● Supplied information

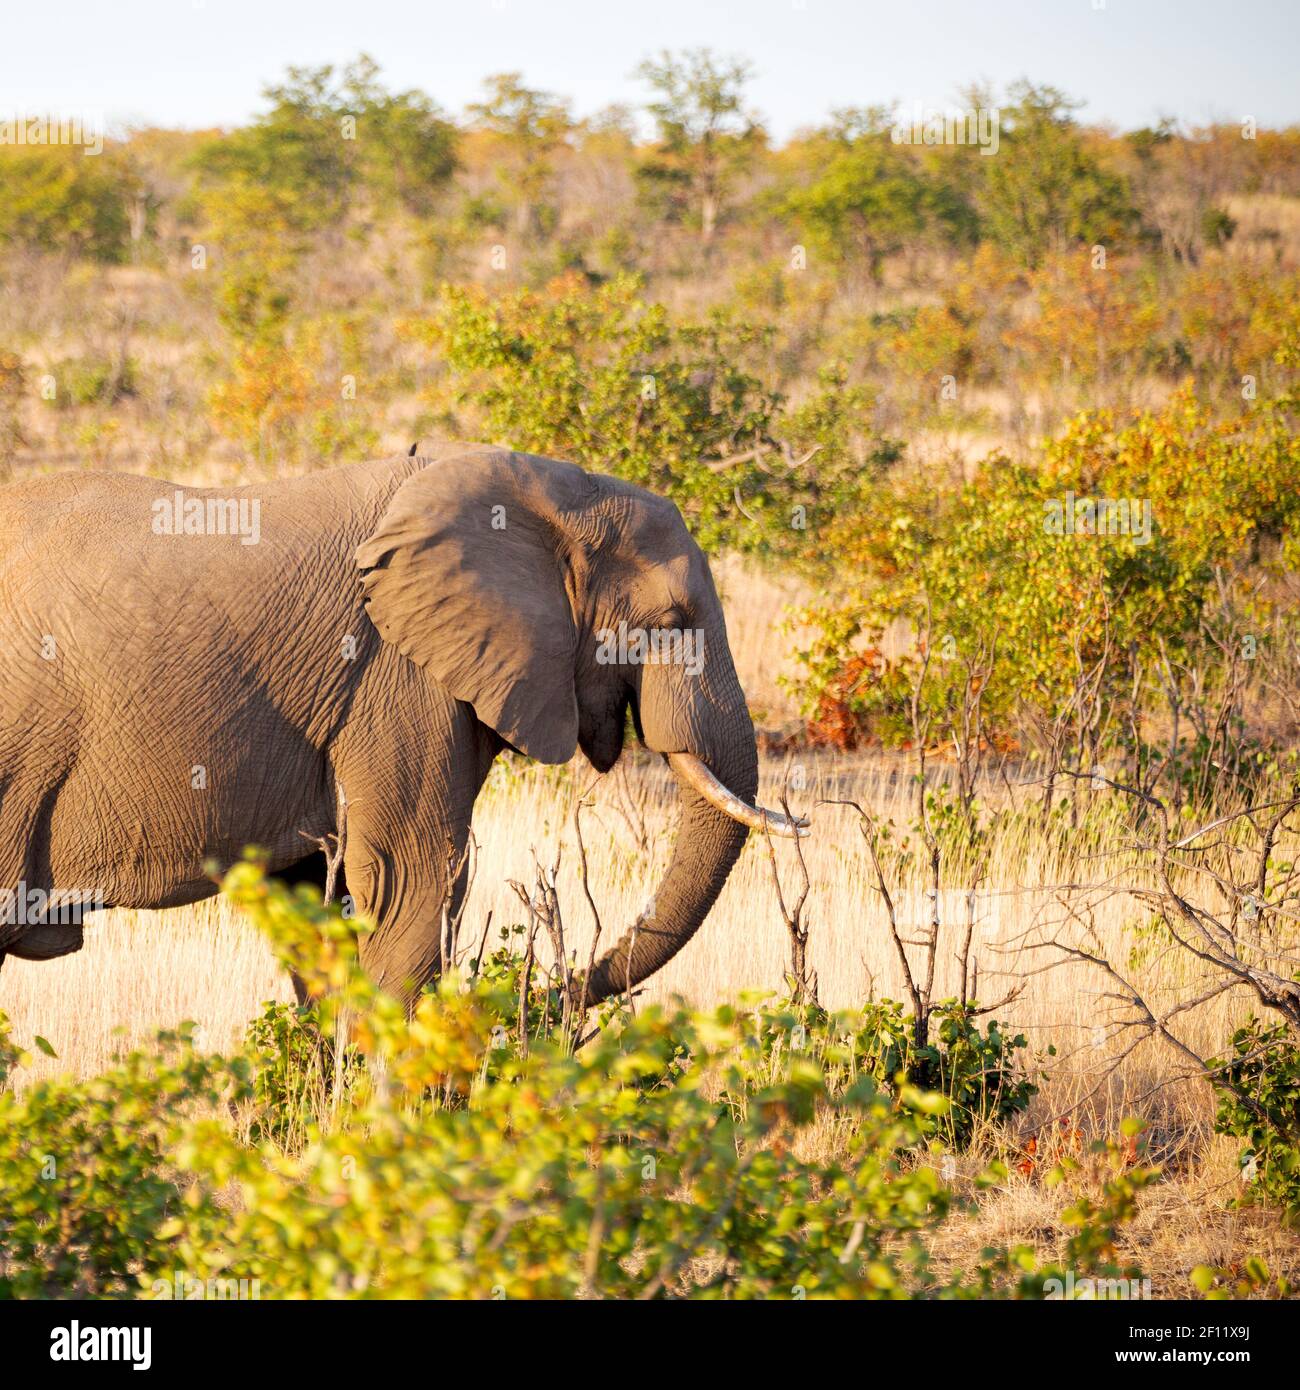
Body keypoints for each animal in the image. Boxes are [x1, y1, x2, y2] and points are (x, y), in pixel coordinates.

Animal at [0, 445, 805, 1010]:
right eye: (671, 621)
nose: (545, 1002)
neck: (540, 492)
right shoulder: (398, 678)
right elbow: (411, 883)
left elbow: (322, 905)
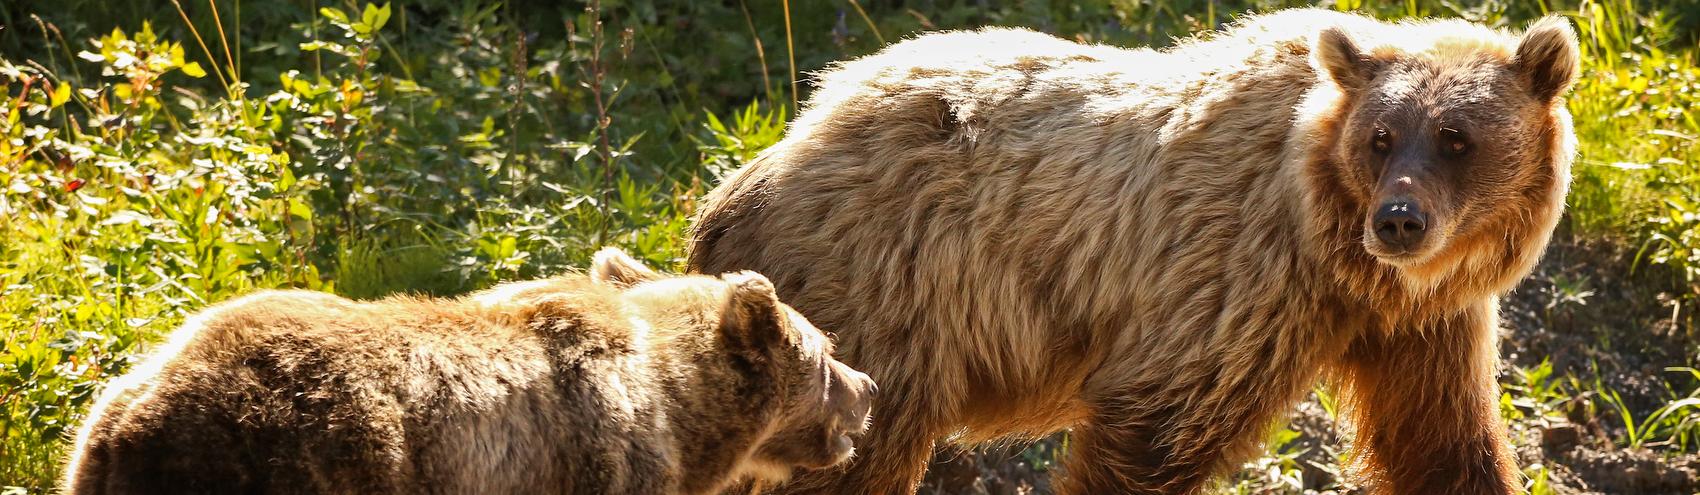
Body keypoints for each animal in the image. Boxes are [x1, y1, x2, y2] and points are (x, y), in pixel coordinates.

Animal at [62, 250, 877, 495]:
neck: (683, 412)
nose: (869, 388)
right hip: (288, 462)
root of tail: (131, 418)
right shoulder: (603, 458)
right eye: (826, 348)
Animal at [686, 8, 1577, 495]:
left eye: (1458, 137)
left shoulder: (1425, 327)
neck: (1341, 263)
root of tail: (757, 167)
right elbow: (1154, 433)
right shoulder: (1227, 285)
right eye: (1382, 135)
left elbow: (1443, 440)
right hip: (884, 295)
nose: (1398, 220)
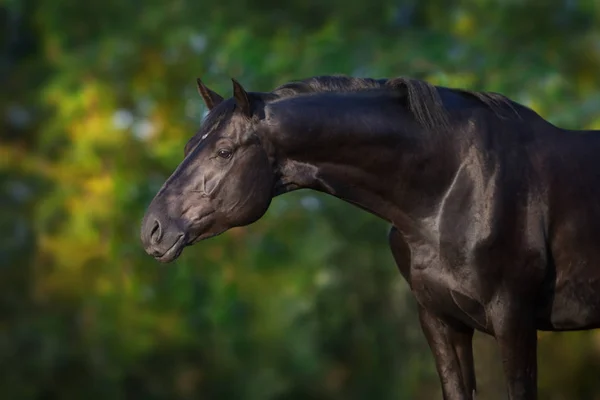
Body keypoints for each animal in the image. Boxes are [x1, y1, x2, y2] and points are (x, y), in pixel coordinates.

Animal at [141, 74, 600, 396]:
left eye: (223, 152)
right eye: (188, 146)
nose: (152, 229)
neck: (452, 185)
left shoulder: (513, 318)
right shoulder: (440, 321)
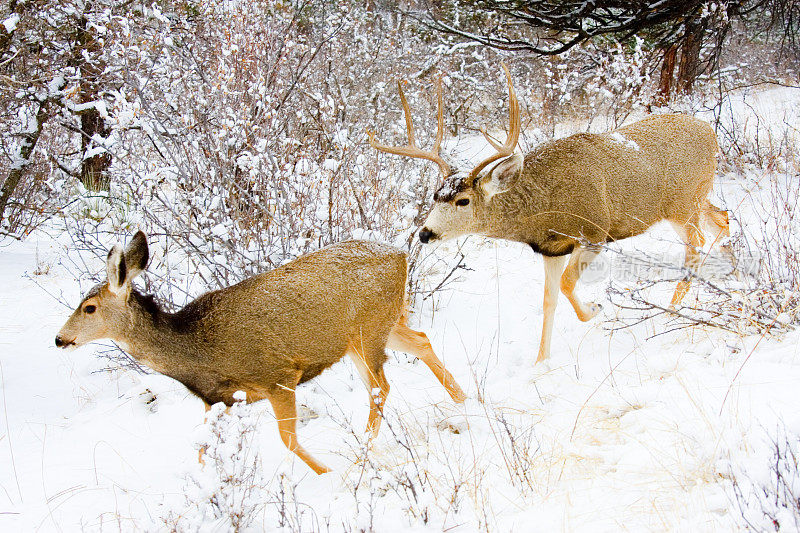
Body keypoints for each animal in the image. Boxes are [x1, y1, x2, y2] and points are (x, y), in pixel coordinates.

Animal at [56, 231, 466, 472]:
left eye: (89, 307)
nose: (60, 339)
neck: (196, 352)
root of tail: (400, 255)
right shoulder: (219, 401)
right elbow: (201, 448)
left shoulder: (278, 376)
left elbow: (288, 439)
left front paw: (327, 473)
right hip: (378, 325)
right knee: (421, 341)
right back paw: (466, 402)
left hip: (367, 330)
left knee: (380, 387)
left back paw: (362, 455)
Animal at [368, 62, 732, 362]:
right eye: (434, 196)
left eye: (464, 201)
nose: (425, 233)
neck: (544, 206)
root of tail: (710, 132)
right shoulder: (551, 248)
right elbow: (549, 300)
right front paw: (540, 364)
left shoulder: (595, 231)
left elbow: (569, 286)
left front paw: (596, 308)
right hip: (697, 197)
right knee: (722, 219)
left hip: (682, 203)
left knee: (696, 243)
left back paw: (672, 309)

● Your instructions
Give back each line above exactly, with pictures dropped.

● Reply
Body keypoints for each animal in the image. Boxes are [x1, y1, x2, y2] and points are (x, y), in pixel coordinates.

Animal at [0, 445, 805, 1010]:
right eye: (671, 621)
nose: (545, 1002)
neck: (540, 492)
right shoulder: (398, 678)
right elbow: (411, 883)
left elbow: (322, 905)
Body keypoints for each animal in the image. Boxes are [x1, y1, x2, y2] and points are (x, y), in pixel coordinates.

Animal at [62, 250, 877, 495]:
neck: (683, 412)
nose: (869, 388)
right hip: (288, 462)
root of tail: (131, 418)
right shoulder: (603, 458)
right eye: (826, 348)
Animal at [686, 8, 1577, 495]:
left eye: (1458, 137)
left shoulder: (1425, 327)
neck: (1341, 263)
root of tail: (757, 167)
right elbow: (1154, 433)
right shoulder: (1227, 285)
right eye: (1382, 135)
left elbow: (1443, 440)
right hip: (884, 295)
nose: (1398, 220)
Body keypoints for each animal in the image. Boxes are [x1, y1, x2, y2] and points are (x, y), in pixel coordinates.

Animal at [141, 74, 600, 396]:
left eye: (223, 152)
right eye: (188, 146)
nose: (152, 229)
neck: (452, 185)
left shoulder: (513, 318)
right shoulder: (440, 321)
Body keypoints for each animal in the image. Boxes are [x1, y1, x2, y2] and points are (x, y), in pixel coordinates.

Animal at [56, 231, 466, 472]:
left eye: (89, 307)
nose: (60, 339)
neck: (196, 352)
root of tail: (400, 255)
right shoulder: (219, 401)
right elbow: (201, 448)
left shoulder: (278, 376)
left elbow: (288, 439)
left front paw: (327, 473)
right hip: (378, 325)
right knee: (421, 341)
right back paw: (466, 402)
left hip: (367, 330)
left knee: (380, 387)
left back paw: (362, 455)
Animal at [368, 62, 732, 362]:
right eye: (434, 196)
left eye: (464, 201)
nose: (425, 233)
neck: (544, 206)
root of tail: (710, 132)
right shoulder: (551, 248)
right elbow: (549, 300)
right front paw: (540, 364)
left shoulder: (595, 231)
left elbow: (569, 286)
left front paw: (596, 308)
right hip: (697, 197)
right knee: (722, 219)
left hip: (682, 203)
left knee: (696, 243)
left back paw: (672, 309)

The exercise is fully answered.